• **YOUR OBJECTIVE**:
Omit the pictures, and output the rest of the entries exactly as written.

• **EXERCISE MATERIALS**:
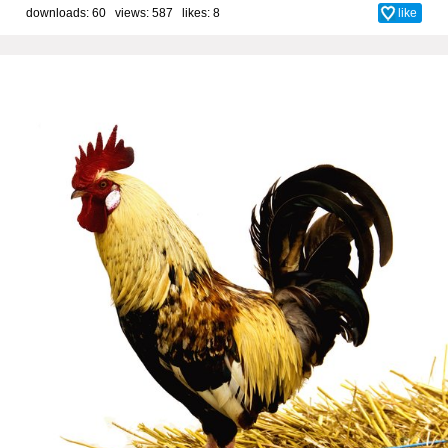
downloads: 60 views: 587 likes:
8
like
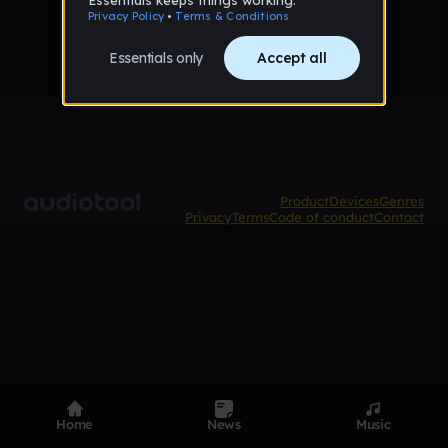
Product
Devices
Genres
Privacy
Terms
Code of conduct
Contact
Home
News
Music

• **EXERCISE ANSWER**:
downloads: 60 views: 587 likes:
8
like
Product
Devices
Genres
Privacy
Terms
Code of conduct
Contact
Home
News
Music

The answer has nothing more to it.